In the words of the current 'lore master' and campaign and story lead, Sam Bass: "It's about philosophical differences acted out through military action." So, with the Tiberian story arc coming to an end in the upcoming fourth instalment, previewed on Eurogamer tomorrow, it's time to take a trip back through the world of C&C: time for a refresher course on the story itself, and time to steal a quick glance at the ways the game has shaped RTS development in general.
Command & Conquer: Tiberian Dawn (1995)
"With Tiberian Dawn, one of the greatest innovations wasn't just that it was real time, but that we were going to dedicate a lot of time and energy to story," suggests Castle. "That's what separates the best RTSs: the complexity and the depth. Without the context of what you're doing, games can lack that connectivity. They can lack that epic nature."
By 1995, Westwood had already experimented with narrative elements in its last game, Dune II, the title that helped establish the RTS genre in the first place, and which broke up its action with tiny story vignettes. Tiberian Dawn may have used a modified version of Dune II's interface, but it would prove far more ambitious when it came to the plot. "With Tiberian Dawn, we had CD-ROMs, and we suddenly had all this data," laughs Castle. "What were we going to do with it? We decided we were going to do full-screen movies."
Enter full-motion video, the campy, charmingly primitive live-action film clips that broke up campaign missions and would quickly help define the series. The unintentional effect may have been humorous, but the story the FMVs helped relate was entirely serious, revolving around the geopolitical aftershocks of a meteor impact in the Tiber river in 1995, which introduces the Earth to an extra-terrestrial crystal, named Tiberium. "The hinge of the C&C universe is the sudden appearance of this strange mineral," says Castle. "It's a crystal that leeches all the great minerals and metals from the area around it, and brings it up into this crystal where it can be easily harvested. Once this starts appearing around the world, scientists realise they can break it down: it becomes an instant source of wealth and energy. Some scientists say it's a wonderful thing, and others are very concerned."

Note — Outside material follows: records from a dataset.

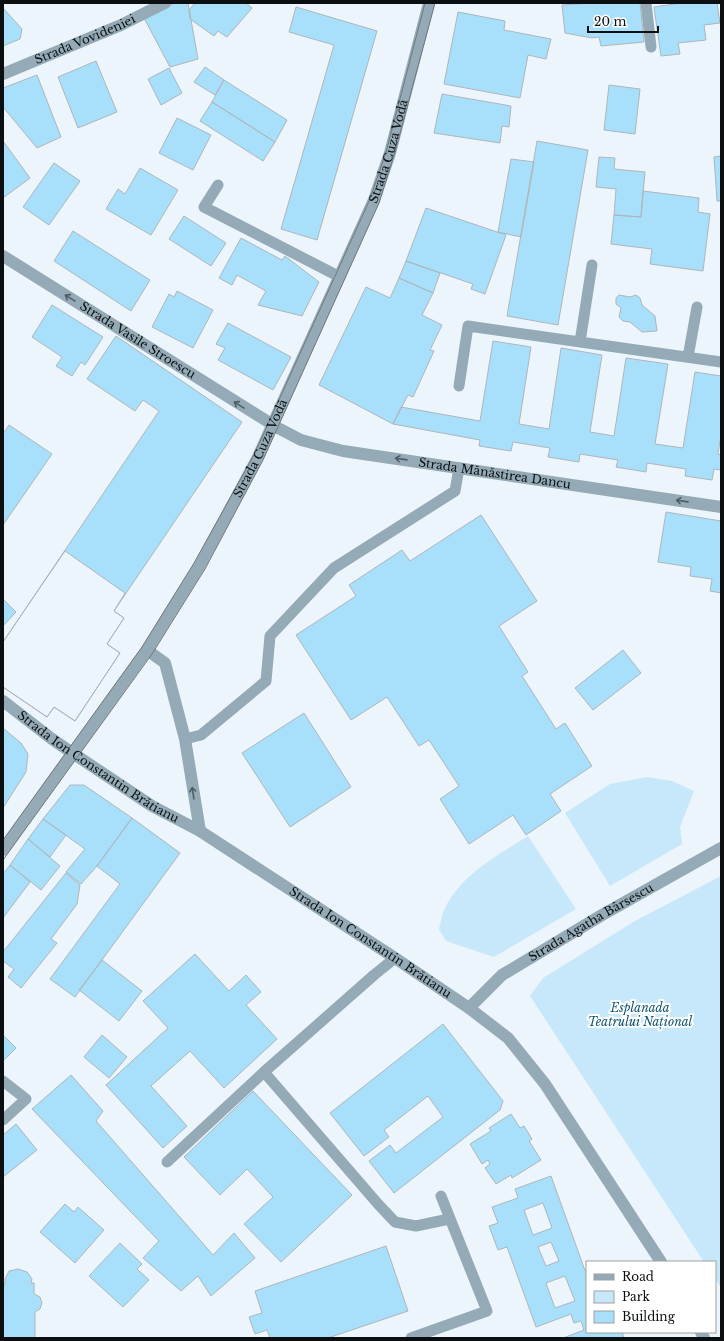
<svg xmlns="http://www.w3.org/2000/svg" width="724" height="1341" font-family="'Libre Baskerville',serif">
<rect width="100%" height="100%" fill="#ecf5fb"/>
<path fill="#c7e8fa" d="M647 777 672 781 694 791 680 827 682 844 610 886 565 813 610 784Z
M528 836 576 909 494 957 446 941 439 929C441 922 442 914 445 908 462 874 497 856 528 836Z
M721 876V1288L715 1279V1262H704L530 996 543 978 635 921Z"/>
<path fill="#a8dffb" stroke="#adb6bb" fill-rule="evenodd" d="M175 3H188L198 59 170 67 144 18Z
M195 3H246L252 8 227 37 218 31 214 36 190 19 189 10Z
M591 3H640L644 42 601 46 599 37 592 38 565 33 562 5Z
M681 3H717L720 23 704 25 706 40 678 43 680 54 661 56 654 7Z
M296 7 377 31 317 240 281 229 334 45 289 32Z
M3 8 22 29 20 39 3 46Z
M458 12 505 21 504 30 551 39 546 59 528 55 520 98 444 84Z
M96 61 117 112 78 128 58 77Z
M205 67 224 80 215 95 194 82Z
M169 68 182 93 161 105 148 79Z
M37 75 61 137 37 148 3 107V88Z
M224 80 287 120 275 142 212 102Z
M609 85 640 89 635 134 604 130Z
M442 94 511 106 509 127 502 126 500 143 434 133Z
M212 102 275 142 263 161 200 121Z
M177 118 211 135 193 170 159 153Z
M3 141 30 178 3 198Z
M537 141 588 150 558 325 507 316Z
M721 156V201H717L714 157Z
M599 157 615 158 614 169 645 172 641 217 614 215 616 189 596 187Z
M511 159 534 162 521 237 498 232Z
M54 163 80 181 49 225 23 207Z
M140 168 178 190 151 235 106 209 118 189 125 194Z
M643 191 699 198 698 212 710 214 703 271 650 264 652 249 611 244 614 215 641 217Z
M426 208 506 235 485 294 471 289 473 284 406 261Z
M184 216 226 243 211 266 169 239Z
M73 231 150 280 131 311 54 261Z
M241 238 282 260 285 256 319 282 302 316 258 305 266 291 237 275 232 285 219 278Z
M406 261 440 273 433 293 399 278Z
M399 278 433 293 422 315 442 325 430 350 434 351 413 397 408 395 393 424 319 385 366 287 390 298Z
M177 291 213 310 193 348 152 327 169 294 174 297Z
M619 295 630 297 636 295 640 298 642 305 655 316 657 331 642 332 630 322 623 321 619 317 621 308 616 304V298Z
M52 305 103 337 85 365 81 362 72 376 56 366 62 357 32 337Z
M228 323 291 357 273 390 218 360 225 348 216 344Z
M116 336 242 422 114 611 124 618 107 644 120 653 75 721 54 707 47 717 3 687V642L159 411 143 400 135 411 87 379Z
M493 341 531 347 519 424 549 429 561 348 602 355 590 432 614 436 626 358 668 364 655 444 683 448 695 372 721 376V435L718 454 721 455V470L714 469 712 480 685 476 686 469 647 463 646 472 616 467 618 460 580 454 579 462 548 457 550 448 513 442 511 451 479 446 480 440 393 424 401 407 480 421Z
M9 425 52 454 3 525V434Z
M666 512 721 521V593L710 591 712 579 690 576 691 567 658 562Z
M481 515 537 601 499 626 528 672 522 676 556 729 565 723 592 766 550 794 561 811 526 835 513 815 469 844 440 799 459 786 429 740 419 746 387 697 351 720 296 635 356 596 349 585 402 550 410 561Z
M65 551 125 593 114 611 124 618 107 644 120 653 75 721 54 707 47 717 3 687V642Z
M3 599 16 612 3 626Z
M623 650 641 673 593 710 575 688Z
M304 713 351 787 290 827 242 753Z
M3 728 21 743 28 754 26 772 3 808Z
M70 785H84L132 818 97 866 81 884 66 872 85 849 43 819Z
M132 818 180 853 75 997 50 979 120 884 97 866Z
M43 819 66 835 50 857 28 839Z
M28 839 60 866 41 890 10 865Z
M10 865 30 882 3 918V874Z
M66 873 80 885 77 904 51 939 57 943 21 988 8 977 14 969 3 961V952Z
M195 954 229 991 246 975 261 992 246 1005 277 1039 224 1088 190 1051 151 1086 187 1126 163 1148 106 1085 168 1028 143 1001Z
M102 960 142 991 119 1021 79 990Z
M443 1024 503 1101 500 1110 394 1193 369 1161 390 1145 396 1153 443 1117 428 1096 384 1130 389 1137 364 1156 330 1113Z
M3 1035 16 1048 3 1061Z
M102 1035 127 1057 109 1078 84 1057Z
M71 1075 103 1111 96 1121 213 1255 234 1233 255 1258 211 1296 198 1276 181 1291 143 1258 159 1241 32 1109Z
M253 1091 352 1195 281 1262 244 1224 273 1197 247 1169 220 1195 184 1157Z
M511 1114 520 1128 524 1126 532 1139 529 1141 541 1160 512 1178 511 1175 496 1184 485 1168 490 1164 488 1160 482 1164 470 1144 491 1131 489 1128Z
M16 1124 37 1150 3 1177V1135Z
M551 1176 587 1276V1332H622L624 1338H563L584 1330 581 1321 574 1323 571 1314 536 1327 507 1247 498 1250 489 1226 498 1223 492 1207 518 1198 515 1189ZM543 1203 552 1228 533 1235 524 1210ZM551 1242 559 1261 546 1266 538 1247ZM565 1276 575 1301 555 1308 546 1283Z
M65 1204 74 1212 78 1207 104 1230 75 1263 40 1232Z
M120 1243 142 1264 137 1269 149 1280 123 1307 89 1276Z
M386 1246 408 1311 328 1338H270L267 1330 255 1334 249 1317 262 1313 255 1291Z
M18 1269 27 1272 32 1279 31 1283H34V1294L40 1297 42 1303 40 1309 35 1312V1338H3V1285H5V1279L9 1271Z"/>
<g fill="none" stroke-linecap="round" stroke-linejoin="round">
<path stroke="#94abb7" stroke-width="11" d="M646 3 651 47
M218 185 204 207 340 277
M580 342 592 265
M688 357 697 307
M459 386 468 326 721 362
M185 739 201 735 266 681 270 636 334 568 455 491 459 468
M264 1072 378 1204 395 1222 416 1226 449 1219
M3 1081 26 1099 3 1120
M167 1162 264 1072 374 975 395 958
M411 1338 487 1311 441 1196"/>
<g stroke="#94abb7" stroke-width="12">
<path id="s1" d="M3 74 121 25 165 3"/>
<path id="s2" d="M3 256 278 428 301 440 343 451 721 507"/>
<path id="s3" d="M3 850 147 650 200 565 258 457 374 200 390 153 429 3"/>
</g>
<g stroke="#94abb7" stroke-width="12">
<path d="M147 650 165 663 185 739 200 831"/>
<path id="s4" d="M3 701 52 739 68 750 152 806 200 831 395 958 469 1008 508 1038 545 1084 661 1262"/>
<path id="s5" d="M469 1008 502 975 602 915 721 848"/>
<path d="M701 1332 704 1338"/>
</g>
<path stroke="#71777b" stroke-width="1" d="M3 840 142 647 194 563 254 455 370 199 386 152 425 3
M3 860 152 654 205 569 263 460 379 203 395 152 435 3"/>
</g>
<defs><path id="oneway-shaft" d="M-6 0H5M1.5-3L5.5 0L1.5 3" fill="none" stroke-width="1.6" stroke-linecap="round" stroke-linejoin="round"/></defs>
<g stroke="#505d64">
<use href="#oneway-shaft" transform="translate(70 298) rotate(-148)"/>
<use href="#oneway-shaft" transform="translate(239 405) rotate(-148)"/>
<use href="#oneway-shaft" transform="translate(401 459) rotate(-172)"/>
<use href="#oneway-shaft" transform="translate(682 501) rotate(-172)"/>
<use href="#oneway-shaft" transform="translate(193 793) rotate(-99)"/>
</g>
<g text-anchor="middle" stroke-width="4" stroke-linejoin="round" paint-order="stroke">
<g font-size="12" fill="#0c0f11" stroke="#fff">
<text dy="4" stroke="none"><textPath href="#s1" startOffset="89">Strada Vovideniei</textPath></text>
<text dy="4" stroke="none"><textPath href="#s3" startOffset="802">Strada Cuza Vodă</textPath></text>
<text dy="4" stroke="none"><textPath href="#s2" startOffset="159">Strada Vasile Stroescu</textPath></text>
<text dy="4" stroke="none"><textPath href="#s3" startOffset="478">Strada Cuza Vodă</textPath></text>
<text dy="4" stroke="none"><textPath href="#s2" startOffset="547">Strada Mănăstirea Dancu</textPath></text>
<text dy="4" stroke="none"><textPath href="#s4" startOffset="116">Strada Ion Constantin Brătianu</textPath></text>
<text dy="4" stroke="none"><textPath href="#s5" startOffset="150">Strada Agatha Bârsescu</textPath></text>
<text dy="4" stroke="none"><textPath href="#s4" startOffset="440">Strada Ion Constantin Brătianu</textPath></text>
</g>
<g font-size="12" font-style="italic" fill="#0e5470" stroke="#fff">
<text x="640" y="1012">Esplanada<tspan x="640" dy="14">Teatrului Național</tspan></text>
</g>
</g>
<rect width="724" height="1341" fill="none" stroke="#0c0f11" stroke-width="8"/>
<rect x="586" y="1261" width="130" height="72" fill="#ffffff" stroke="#9e9fa0"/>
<rect x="594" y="1274" width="20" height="6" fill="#94abb7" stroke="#9e9fa0"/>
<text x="622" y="1281" font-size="12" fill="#0c0f11">Road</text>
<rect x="594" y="1291" width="20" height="12" fill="#c7e8fa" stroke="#9e9fa0"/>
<text x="622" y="1301" font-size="12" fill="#0c0f11">Park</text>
<rect x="594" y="1311" width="20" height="12" fill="#a8dffb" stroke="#9e9fa0"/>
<text x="622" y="1321" font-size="12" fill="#0c0f11">Building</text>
<path d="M588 26v6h70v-6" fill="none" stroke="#0c0f11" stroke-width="2"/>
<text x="594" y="26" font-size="12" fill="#0c0f11" stroke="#ffffff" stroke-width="3" paint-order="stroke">20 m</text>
</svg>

And how. With governments seeking to control the use of Tiberium, a charismatic underground leader named Kane soon emerges from the fringes, creating the cultish Brotherhood of Nod. They may sound like a consortium of those city trader types who like to dress up in romper suits and sleep in cots, but they're actually a kind of militarised pressure group. "Kane urges people everywhere to cultivate Tiberium themselves," continues Castle. "He wants to make the world an even playing field - he wants equality, and takes the side of the individual. Of course, he's labelled a terrorist leader by the western world for leading people against their governments."
In response to Kane, the authorities create the Global Defence Initiative. "Being in the west, we see these as the heroic force that's going to defend us against Kane's terrorists. But it's really important to remember that, since the beginning, Kane doesn't see himself as a terrorist, but as a liberator," says Castle. "And the GDI don't see themselves as a heavy-handed militaristic government, but as defender. That sets up a really great stage for epic conflict. Kane: heavily funded through shadow groups, but with unique tactics, very separate and broken down into groups. GDI: very organised, a very top-down structure, but slower."